Eco-friendly way of life; a costly affair

City Top Story

In the run-up to the October 2 re-imposing of a nation-wide ban on plastics by the government, people complain of greener options burning a hole in their pockets.

By Savyata Mishra

Bengalureans complain of high prices of eco-friendly options to plastic available in the market and a scarcity of shops that sell them, as the city is set to re-impose the 2016 ban on all kinds of plastic from October 2.

Prakash, a wholesaler of various eco-friendly items in K R Market, said, “As demand for these products is low, they are pricier as compared to plastic which was abundantly produced and available.” He said while 100 pieces of brown paper bags costs Rs. 60, one can get about 300 pieces of plastic bags for the same price. Due to this, people are reluctant to give up on plastics entirely.

Plastic manufacturers at Chickpete and K.R. Market were on strike for a month because of the ban on plastic last year.

Dr Vijendra BK, Chief Health Officer (CHO), BBMP, said, “Cloth bag is a one-time investment for people as opposed to plastic which is discarded after one use and people end up paying for its disposal. Although the shift from plastic to paper or cloth has been slow, people are now carrying their own bags instead of paying the shops extra money.”

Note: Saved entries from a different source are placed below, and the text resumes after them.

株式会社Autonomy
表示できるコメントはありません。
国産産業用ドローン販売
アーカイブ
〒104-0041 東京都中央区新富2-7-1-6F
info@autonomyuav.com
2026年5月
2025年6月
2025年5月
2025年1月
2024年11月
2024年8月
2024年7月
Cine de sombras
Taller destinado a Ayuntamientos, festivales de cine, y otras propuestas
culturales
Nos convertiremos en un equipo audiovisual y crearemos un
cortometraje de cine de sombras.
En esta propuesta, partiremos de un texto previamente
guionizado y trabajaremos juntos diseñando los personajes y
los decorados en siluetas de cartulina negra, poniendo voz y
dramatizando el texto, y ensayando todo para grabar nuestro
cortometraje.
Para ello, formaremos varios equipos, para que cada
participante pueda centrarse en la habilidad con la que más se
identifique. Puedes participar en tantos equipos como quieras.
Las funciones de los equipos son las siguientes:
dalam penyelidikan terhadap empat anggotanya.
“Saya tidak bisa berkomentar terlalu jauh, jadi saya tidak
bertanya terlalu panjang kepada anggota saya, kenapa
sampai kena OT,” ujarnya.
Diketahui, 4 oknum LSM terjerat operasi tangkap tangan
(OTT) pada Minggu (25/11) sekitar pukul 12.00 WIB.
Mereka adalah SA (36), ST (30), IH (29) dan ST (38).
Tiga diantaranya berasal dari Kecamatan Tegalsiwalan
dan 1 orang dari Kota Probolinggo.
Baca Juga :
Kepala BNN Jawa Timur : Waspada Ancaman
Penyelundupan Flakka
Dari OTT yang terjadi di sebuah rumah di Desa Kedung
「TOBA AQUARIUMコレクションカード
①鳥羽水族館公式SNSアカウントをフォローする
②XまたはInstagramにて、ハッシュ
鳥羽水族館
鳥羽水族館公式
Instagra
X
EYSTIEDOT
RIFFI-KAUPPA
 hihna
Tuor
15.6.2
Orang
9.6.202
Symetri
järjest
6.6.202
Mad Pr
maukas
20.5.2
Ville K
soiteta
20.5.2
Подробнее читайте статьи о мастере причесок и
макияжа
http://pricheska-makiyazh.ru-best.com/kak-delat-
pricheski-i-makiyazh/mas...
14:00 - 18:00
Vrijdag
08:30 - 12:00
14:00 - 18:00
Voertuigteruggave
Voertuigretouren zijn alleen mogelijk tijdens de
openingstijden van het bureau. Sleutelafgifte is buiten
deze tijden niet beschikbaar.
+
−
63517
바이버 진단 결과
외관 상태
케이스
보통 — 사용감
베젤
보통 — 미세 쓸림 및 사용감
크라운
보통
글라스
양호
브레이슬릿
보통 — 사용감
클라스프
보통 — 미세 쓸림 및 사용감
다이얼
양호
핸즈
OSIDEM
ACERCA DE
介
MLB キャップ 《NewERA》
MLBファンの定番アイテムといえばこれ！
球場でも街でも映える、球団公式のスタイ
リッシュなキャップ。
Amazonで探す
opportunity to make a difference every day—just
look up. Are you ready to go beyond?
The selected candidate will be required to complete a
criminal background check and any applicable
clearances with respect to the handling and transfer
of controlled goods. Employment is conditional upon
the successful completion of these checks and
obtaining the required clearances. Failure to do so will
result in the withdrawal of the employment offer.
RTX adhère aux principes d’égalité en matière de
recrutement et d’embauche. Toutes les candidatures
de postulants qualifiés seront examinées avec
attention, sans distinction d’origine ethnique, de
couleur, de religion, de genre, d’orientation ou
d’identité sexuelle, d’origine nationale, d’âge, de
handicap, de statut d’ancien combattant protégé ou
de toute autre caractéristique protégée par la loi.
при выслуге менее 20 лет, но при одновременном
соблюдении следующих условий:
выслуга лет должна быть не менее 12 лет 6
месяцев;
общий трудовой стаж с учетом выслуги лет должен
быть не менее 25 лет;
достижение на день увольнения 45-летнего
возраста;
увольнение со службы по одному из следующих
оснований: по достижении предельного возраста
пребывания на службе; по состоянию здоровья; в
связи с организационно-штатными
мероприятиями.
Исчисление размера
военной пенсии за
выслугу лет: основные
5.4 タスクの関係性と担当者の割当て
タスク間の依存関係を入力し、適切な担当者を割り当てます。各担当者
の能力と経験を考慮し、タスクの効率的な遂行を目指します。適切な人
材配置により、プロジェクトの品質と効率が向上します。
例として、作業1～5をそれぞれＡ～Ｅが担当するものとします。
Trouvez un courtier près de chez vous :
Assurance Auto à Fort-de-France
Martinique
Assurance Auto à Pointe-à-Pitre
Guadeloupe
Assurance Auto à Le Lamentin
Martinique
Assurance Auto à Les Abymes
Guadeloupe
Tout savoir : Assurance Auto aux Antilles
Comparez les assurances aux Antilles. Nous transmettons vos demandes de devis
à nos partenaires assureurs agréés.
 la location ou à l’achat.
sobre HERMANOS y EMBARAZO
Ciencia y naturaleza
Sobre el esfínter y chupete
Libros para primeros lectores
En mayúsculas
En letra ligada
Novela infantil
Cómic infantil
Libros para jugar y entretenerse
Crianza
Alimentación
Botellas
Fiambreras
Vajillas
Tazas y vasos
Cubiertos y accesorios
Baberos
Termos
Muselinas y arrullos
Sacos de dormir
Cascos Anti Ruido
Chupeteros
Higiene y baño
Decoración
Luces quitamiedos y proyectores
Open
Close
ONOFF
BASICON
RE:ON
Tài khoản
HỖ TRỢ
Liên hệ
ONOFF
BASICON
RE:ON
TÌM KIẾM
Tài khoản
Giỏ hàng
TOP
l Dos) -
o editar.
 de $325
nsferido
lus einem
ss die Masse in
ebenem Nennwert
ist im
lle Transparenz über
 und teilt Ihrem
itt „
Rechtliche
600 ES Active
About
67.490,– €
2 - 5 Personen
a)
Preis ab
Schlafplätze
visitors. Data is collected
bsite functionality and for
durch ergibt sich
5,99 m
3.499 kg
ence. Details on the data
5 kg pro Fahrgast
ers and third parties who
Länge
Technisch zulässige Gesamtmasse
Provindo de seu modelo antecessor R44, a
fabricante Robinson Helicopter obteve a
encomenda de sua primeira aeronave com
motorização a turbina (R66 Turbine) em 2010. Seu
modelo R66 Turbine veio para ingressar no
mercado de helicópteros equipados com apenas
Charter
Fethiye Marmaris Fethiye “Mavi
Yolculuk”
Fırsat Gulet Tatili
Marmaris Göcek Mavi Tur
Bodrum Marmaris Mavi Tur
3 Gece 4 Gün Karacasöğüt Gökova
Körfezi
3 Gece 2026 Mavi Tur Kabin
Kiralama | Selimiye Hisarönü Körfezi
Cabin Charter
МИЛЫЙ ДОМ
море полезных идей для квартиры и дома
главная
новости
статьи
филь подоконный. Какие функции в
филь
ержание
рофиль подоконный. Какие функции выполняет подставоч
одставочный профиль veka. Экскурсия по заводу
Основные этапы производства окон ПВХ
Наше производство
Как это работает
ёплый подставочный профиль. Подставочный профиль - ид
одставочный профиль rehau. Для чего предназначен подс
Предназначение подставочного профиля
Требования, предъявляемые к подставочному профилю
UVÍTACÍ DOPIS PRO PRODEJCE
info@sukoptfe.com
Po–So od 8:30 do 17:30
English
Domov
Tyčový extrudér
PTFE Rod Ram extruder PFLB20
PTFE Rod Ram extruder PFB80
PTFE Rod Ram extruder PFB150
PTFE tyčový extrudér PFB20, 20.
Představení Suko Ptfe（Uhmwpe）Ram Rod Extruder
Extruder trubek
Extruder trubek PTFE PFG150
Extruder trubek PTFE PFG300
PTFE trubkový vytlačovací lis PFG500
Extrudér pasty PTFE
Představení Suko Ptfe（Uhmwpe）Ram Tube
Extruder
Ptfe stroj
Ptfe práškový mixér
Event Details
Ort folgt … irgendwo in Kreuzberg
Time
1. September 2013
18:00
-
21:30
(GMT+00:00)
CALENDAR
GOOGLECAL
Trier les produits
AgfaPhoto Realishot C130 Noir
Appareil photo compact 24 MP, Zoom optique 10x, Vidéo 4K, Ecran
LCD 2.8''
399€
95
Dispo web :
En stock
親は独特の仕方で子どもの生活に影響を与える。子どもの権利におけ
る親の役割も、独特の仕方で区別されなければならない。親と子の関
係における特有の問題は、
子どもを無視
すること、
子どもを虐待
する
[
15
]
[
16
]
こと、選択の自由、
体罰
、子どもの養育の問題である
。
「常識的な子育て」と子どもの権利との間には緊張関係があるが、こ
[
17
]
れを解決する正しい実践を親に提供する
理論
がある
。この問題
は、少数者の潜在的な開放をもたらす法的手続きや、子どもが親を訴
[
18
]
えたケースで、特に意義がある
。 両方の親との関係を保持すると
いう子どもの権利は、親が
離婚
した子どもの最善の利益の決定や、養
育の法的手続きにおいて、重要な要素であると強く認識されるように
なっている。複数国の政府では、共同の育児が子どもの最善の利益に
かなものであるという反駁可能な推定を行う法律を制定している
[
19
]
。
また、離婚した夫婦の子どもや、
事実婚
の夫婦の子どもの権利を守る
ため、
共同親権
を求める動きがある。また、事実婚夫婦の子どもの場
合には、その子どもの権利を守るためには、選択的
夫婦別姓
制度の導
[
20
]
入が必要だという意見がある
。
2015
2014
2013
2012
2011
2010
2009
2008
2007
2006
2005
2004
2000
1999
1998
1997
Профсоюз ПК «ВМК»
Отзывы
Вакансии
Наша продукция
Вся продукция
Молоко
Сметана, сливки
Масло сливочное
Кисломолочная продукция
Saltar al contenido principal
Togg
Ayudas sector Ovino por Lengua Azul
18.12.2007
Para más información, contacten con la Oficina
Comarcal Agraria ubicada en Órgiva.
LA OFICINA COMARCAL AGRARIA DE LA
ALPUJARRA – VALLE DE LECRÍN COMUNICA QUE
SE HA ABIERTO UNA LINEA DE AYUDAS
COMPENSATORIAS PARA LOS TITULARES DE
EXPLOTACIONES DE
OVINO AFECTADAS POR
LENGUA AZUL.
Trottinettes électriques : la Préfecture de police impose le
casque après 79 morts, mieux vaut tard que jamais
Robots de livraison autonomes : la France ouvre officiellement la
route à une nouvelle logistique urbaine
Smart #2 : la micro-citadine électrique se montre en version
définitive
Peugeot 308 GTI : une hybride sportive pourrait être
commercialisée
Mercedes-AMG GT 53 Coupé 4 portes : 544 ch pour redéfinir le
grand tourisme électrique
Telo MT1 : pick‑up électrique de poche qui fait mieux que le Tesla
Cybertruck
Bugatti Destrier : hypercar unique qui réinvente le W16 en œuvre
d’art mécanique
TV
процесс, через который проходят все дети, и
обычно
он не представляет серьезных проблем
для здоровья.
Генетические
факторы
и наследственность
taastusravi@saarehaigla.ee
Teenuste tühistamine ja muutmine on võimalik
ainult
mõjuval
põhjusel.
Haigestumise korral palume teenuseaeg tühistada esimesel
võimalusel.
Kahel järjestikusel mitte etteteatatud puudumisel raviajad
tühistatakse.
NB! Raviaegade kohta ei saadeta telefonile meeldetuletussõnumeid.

A report from the BBMP showed that between September 1 and 21 this year, about 2,732 kgs of plastic was seized from shops in Bengaluru and Rs 8.2 lakh was collected as fine.

Prakash said people still enquire about plastic bags at his shop even after the ban but he has stopped selling them and has replaced them with brown paper bags. Shatrupa, who frequently shops at K R Market, said, “Polythene is much easier to carry and use. One does not have to worry about it tearing or the things spilling from it. I don’t like to carry additional baggage every time I go out, so I find plastic better.”

It is not as if consumers do not care for the environment. Shatrupa added, “Of course I support a greener future but the options for it in the market are few and the prices high. I’ll make do with a plastic bag as long as the prices of environment-friendly products remain high.”

Sunil, owner of Sunil and Co., a company producing and selling paper bags to popular branded clothes manufacturers said that the consumption of paper bags in small retail shops is very low which makes it an expensive affair for everyone. He said that the ratio of paper to plastic bag usage is 20:80 since a lot of people still sell and use plastic bags.

Sunil added, “Another reason for these alternatives to be pricier is that they are heavier and more delicate. We spend money to deliver it to locations over long distances which the consumer bears.”

Although there are many self-help groups and private companies that manufacture paper and cloth bags, plates, spoons and forks made out of areca leaf, plates, cups and tumblers made out of banana leaves and sugarcane fiber, these are not affordable. Some of these are exclusively available online and are very highly-priced.

Areca plates are sold in large quantities in KR Market

The price of some of these items has also gone up with the demand. Before the ban in 2016, Prakash used to sell 50 paper cups for Rs 55 whereas now he sells the same number of paper cups for Rs 65. “With the increase in demands for these items, many people will start selling them which will lead to competition and result in price reduction. But this may also bring down the quality of the product,” he said.

While starting out in 2012, Sunil’s business was a costly venture. “The machinery used for making paper bags cost a lot and when there is less demand, we don’t get much profit.” However, with the ban and increased awareness, Sunil’s business has improved over the years. “Now, our company has witnessed a growth in demand. People owning small establishments are taking an interest in selling paper bags to their customers instead of plastic ones.”

The CHO said that to increase awareness about environment-friendly products, almost every city is conducting exhibitions to encourage merchants as well as the public. “When people start using these items like they used plastic, the prices will come down,” he said.

Environmental activist, Suresh Heblikar said, “Plastic has become an inseparable part of our lives and it cannot be entirely done away with. In a country like India, price is a very important factor that drives people to accept or reject a product. People will not think about the environment as long as something more convenient, cheap and easily accessible is available for them. To persuade a middle-class person to use eco-friendly products, government has to make it cheaper in the market,as well as increase its availability.” Prakash’s business has seen a moderate spike since the plastic ban and he is hopeful that it will increase in the coming days.